Having been around in Washington for years she knows how to play the image game and steer clear of controversy.

In a 1987 profile for the New York Times she said of abortion: "I think it's just about the most difficult decision there is, and one I'm still wrestling with."

Seven years later she was still battling with that one, saying: "It is the toughest question I have ever had to wrestle with and frankly I'm still wrestling with it."

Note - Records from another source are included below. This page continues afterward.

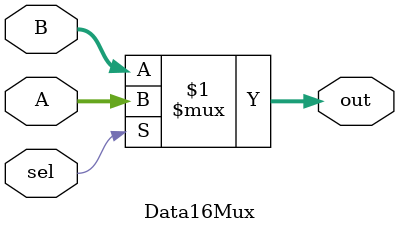
<source format=v>

/*
MUX :
if sel == 1      then A flows out.
else if sel == 0 then B flows out.
*/

module Data16Mux(sel, A, B, out);
input sel; //Select Line
input [15:0] A, B;
output [15:0] out;

assign out = sel ? A : B;

endmodule
</source>
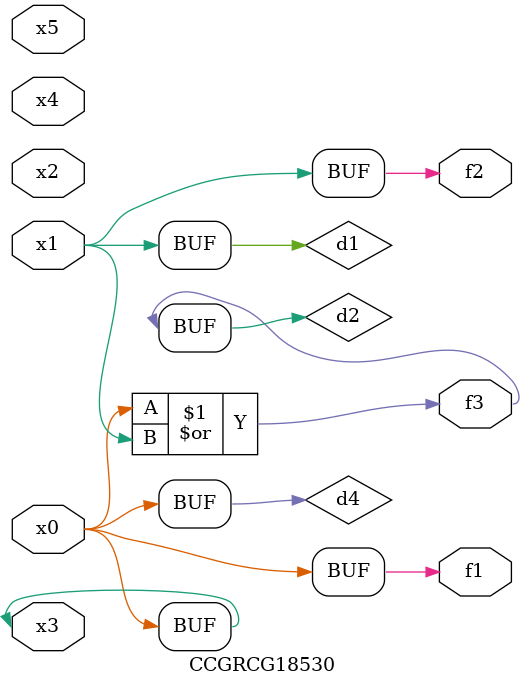
<source format=v>
module CCGRCG18530(
	input x0, x1, x2, x3, x4, x5,
	output f1, f2, f3
);

	wire d1, d2, d3, d4;

	and (d1, x1);
	or (d2, x0, x1);
	nand (d3, x0, x5);
	buf (d4, x0, x3);
	assign f1 = d4;
	assign f2 = d1;
	assign f3 = d2;
endmodule

</source>
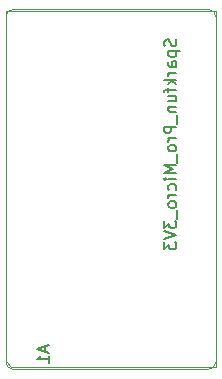
<source format=gbr>
%TF.GenerationSoftware,KiCad,Pcbnew,5.1.5-52549c5~84~ubuntu19.04.1*%
%TF.CreationDate,2020-02-22T14:45:51+00:00*%
%TF.ProjectId,ProMicro_SX1276,50726f4d-6963-4726-9f5f-535831323736,v1.0*%
%TF.SameCoordinates,Original*%
%TF.FileFunction,Other,Fab,Bot*%
%FSLAX45Y45*%
G04 Gerber Fmt 4.5, Leading zero omitted, Abs format (unit mm)*
G04 Created by KiCad (PCBNEW 5.1.5-52549c5~84~ubuntu19.04.1) date 2020-02-22 14:45:51*
%MOMM*%
%LPD*%
G04 APERTURE LIST*
%ADD10C,0.100000*%
%ADD11C,0.150000*%
G04 APERTURE END LIST*
D10*
X18923000Y-8826500D02*
G75*
G02X18986500Y-8763000I63500J0D01*
G01*
X20637500Y-8763000D02*
G75*
G02X20701000Y-8826500I0J-63500D01*
G01*
X18986500Y-8763000D02*
X20637500Y-8763000D01*
X20701000Y-11747500D02*
G75*
G02X20637500Y-11811000I-63500J0D01*
G01*
X18986500Y-11811000D02*
G75*
G02X18923000Y-11747500I0J63500D01*
G01*
X18923000Y-11747500D02*
X18923000Y-8826500D01*
X20637500Y-11811000D02*
X18986500Y-11811000D01*
X20701000Y-8826500D02*
X20701000Y-11747500D01*
X20700000Y-11794000D02*
X20700000Y-8779000D01*
X18970000Y-11794000D02*
X20700000Y-11794000D01*
X18970000Y-11794000D02*
X18923000Y-11744000D01*
X18923000Y-8779000D02*
X18923000Y-11744000D01*
X20700000Y-8779000D02*
X18923000Y-8779000D01*
D11*
X20360476Y-9017905D02*
X20365238Y-9032190D01*
X20365238Y-9056000D01*
X20360476Y-9065524D01*
X20355714Y-9070286D01*
X20346190Y-9075048D01*
X20336667Y-9075048D01*
X20327143Y-9070286D01*
X20322381Y-9065524D01*
X20317619Y-9056000D01*
X20312857Y-9036952D01*
X20308095Y-9027429D01*
X20303333Y-9022667D01*
X20293810Y-9017905D01*
X20284286Y-9017905D01*
X20274762Y-9022667D01*
X20270000Y-9027429D01*
X20265238Y-9036952D01*
X20265238Y-9060762D01*
X20270000Y-9075048D01*
X20298571Y-9117905D02*
X20398571Y-9117905D01*
X20303333Y-9117905D02*
X20298571Y-9127429D01*
X20298571Y-9146476D01*
X20303333Y-9156000D01*
X20308095Y-9160762D01*
X20317619Y-9165524D01*
X20346190Y-9165524D01*
X20355714Y-9160762D01*
X20360476Y-9156000D01*
X20365238Y-9146476D01*
X20365238Y-9127429D01*
X20360476Y-9117905D01*
X20365238Y-9251238D02*
X20312857Y-9251238D01*
X20303333Y-9246476D01*
X20298571Y-9236952D01*
X20298571Y-9217905D01*
X20303333Y-9208381D01*
X20360476Y-9251238D02*
X20365238Y-9241714D01*
X20365238Y-9217905D01*
X20360476Y-9208381D01*
X20350952Y-9203619D01*
X20341429Y-9203619D01*
X20331905Y-9208381D01*
X20327143Y-9217905D01*
X20327143Y-9241714D01*
X20322381Y-9251238D01*
X20365238Y-9298857D02*
X20298571Y-9298857D01*
X20317619Y-9298857D02*
X20308095Y-9303619D01*
X20303333Y-9308381D01*
X20298571Y-9317905D01*
X20298571Y-9327429D01*
X20365238Y-9360762D02*
X20265238Y-9360762D01*
X20327143Y-9370286D02*
X20365238Y-9398857D01*
X20298571Y-9398857D02*
X20336667Y-9360762D01*
X20298571Y-9427429D02*
X20298571Y-9465524D01*
X20365238Y-9441714D02*
X20279524Y-9441714D01*
X20270000Y-9446476D01*
X20265238Y-9456000D01*
X20265238Y-9465524D01*
X20298571Y-9541714D02*
X20365238Y-9541714D01*
X20298571Y-9498857D02*
X20350952Y-9498857D01*
X20360476Y-9503619D01*
X20365238Y-9513143D01*
X20365238Y-9527429D01*
X20360476Y-9536952D01*
X20355714Y-9541714D01*
X20298571Y-9589333D02*
X20365238Y-9589333D01*
X20308095Y-9589333D02*
X20303333Y-9594095D01*
X20298571Y-9603619D01*
X20298571Y-9617905D01*
X20303333Y-9627429D01*
X20312857Y-9632190D01*
X20365238Y-9632190D01*
X20374762Y-9656000D02*
X20374762Y-9732190D01*
X20365238Y-9756000D02*
X20265238Y-9756000D01*
X20265238Y-9794095D01*
X20270000Y-9803619D01*
X20274762Y-9808381D01*
X20284286Y-9813143D01*
X20298571Y-9813143D01*
X20308095Y-9808381D01*
X20312857Y-9803619D01*
X20317619Y-9794095D01*
X20317619Y-9756000D01*
X20365238Y-9856000D02*
X20298571Y-9856000D01*
X20317619Y-9856000D02*
X20308095Y-9860762D01*
X20303333Y-9865524D01*
X20298571Y-9875048D01*
X20298571Y-9884571D01*
X20365238Y-9932190D02*
X20360476Y-9922667D01*
X20355714Y-9917905D01*
X20346190Y-9913143D01*
X20317619Y-9913143D01*
X20308095Y-9917905D01*
X20303333Y-9922667D01*
X20298571Y-9932190D01*
X20298571Y-9946476D01*
X20303333Y-9956000D01*
X20308095Y-9960762D01*
X20317619Y-9965524D01*
X20346190Y-9965524D01*
X20355714Y-9960762D01*
X20360476Y-9956000D01*
X20365238Y-9946476D01*
X20365238Y-9932190D01*
X20374762Y-9984571D02*
X20374762Y-10060762D01*
X20365238Y-10084571D02*
X20265238Y-10084571D01*
X20336667Y-10117905D01*
X20265238Y-10151238D01*
X20365238Y-10151238D01*
X20365238Y-10198857D02*
X20298571Y-10198857D01*
X20265238Y-10198857D02*
X20270000Y-10194095D01*
X20274762Y-10198857D01*
X20270000Y-10203619D01*
X20265238Y-10198857D01*
X20274762Y-10198857D01*
X20360476Y-10289333D02*
X20365238Y-10279810D01*
X20365238Y-10260762D01*
X20360476Y-10251238D01*
X20355714Y-10246476D01*
X20346190Y-10241714D01*
X20317619Y-10241714D01*
X20308095Y-10246476D01*
X20303333Y-10251238D01*
X20298571Y-10260762D01*
X20298571Y-10279810D01*
X20303333Y-10289333D01*
X20365238Y-10332190D02*
X20298571Y-10332190D01*
X20317619Y-10332190D02*
X20308095Y-10336952D01*
X20303333Y-10341714D01*
X20298571Y-10351238D01*
X20298571Y-10360762D01*
X20365238Y-10408381D02*
X20360476Y-10398857D01*
X20355714Y-10394095D01*
X20346190Y-10389333D01*
X20317619Y-10389333D01*
X20308095Y-10394095D01*
X20303333Y-10398857D01*
X20298571Y-10408381D01*
X20298571Y-10422667D01*
X20303333Y-10432190D01*
X20308095Y-10436952D01*
X20317619Y-10441714D01*
X20346190Y-10441714D01*
X20355714Y-10436952D01*
X20360476Y-10432190D01*
X20365238Y-10422667D01*
X20365238Y-10408381D01*
X20374762Y-10460762D02*
X20374762Y-10536952D01*
X20265238Y-10551238D02*
X20265238Y-10613143D01*
X20303333Y-10579810D01*
X20303333Y-10594095D01*
X20308095Y-10603619D01*
X20312857Y-10608381D01*
X20322381Y-10613143D01*
X20346190Y-10613143D01*
X20355714Y-10608381D01*
X20360476Y-10603619D01*
X20365238Y-10594095D01*
X20365238Y-10565524D01*
X20360476Y-10556000D01*
X20355714Y-10551238D01*
X20265238Y-10641714D02*
X20365238Y-10675048D01*
X20265238Y-10708381D01*
X20265238Y-10732190D02*
X20265238Y-10794095D01*
X20303333Y-10760762D01*
X20303333Y-10775048D01*
X20308095Y-10784571D01*
X20312857Y-10789333D01*
X20322381Y-10794095D01*
X20346190Y-10794095D01*
X20355714Y-10789333D01*
X20360476Y-10784571D01*
X20365238Y-10775048D01*
X20365238Y-10746476D01*
X20360476Y-10736952D01*
X20355714Y-10732190D01*
X19257167Y-11612571D02*
X19257167Y-11660190D01*
X19285738Y-11603048D02*
X19185738Y-11636381D01*
X19285738Y-11669714D01*
X19285738Y-11755428D02*
X19285738Y-11698286D01*
X19285738Y-11726857D02*
X19185738Y-11726857D01*
X19200024Y-11717333D01*
X19209548Y-11707809D01*
X19214310Y-11698286D01*
M02*

</source>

Going for the final prize?

Mrs Dole was winning national awards as early as the 1970s. She was named one of America's young leaders by Time magazine in 1974 and was voted one of the World's ten most admired women in a 1988 Gallup Poll.


[ image: Time for a reversal of roles?]
Time for a reversal of roles?
In her official American Red Cross biography she happens to mention that she was "chosen by a significant margin... as the woman most likely to be the first female president of the United States."

During her husband's campaign she determinedly forced the spotlight back onto him every time the public glare turned on her. She responded to suggestions that she would make a better president than him diplomatically with: "Let's don't do that."

Clearly she could have the popularity to go all the way in her own right and, now free to go for the top job, it is most likely she will happily bathe in the limelight.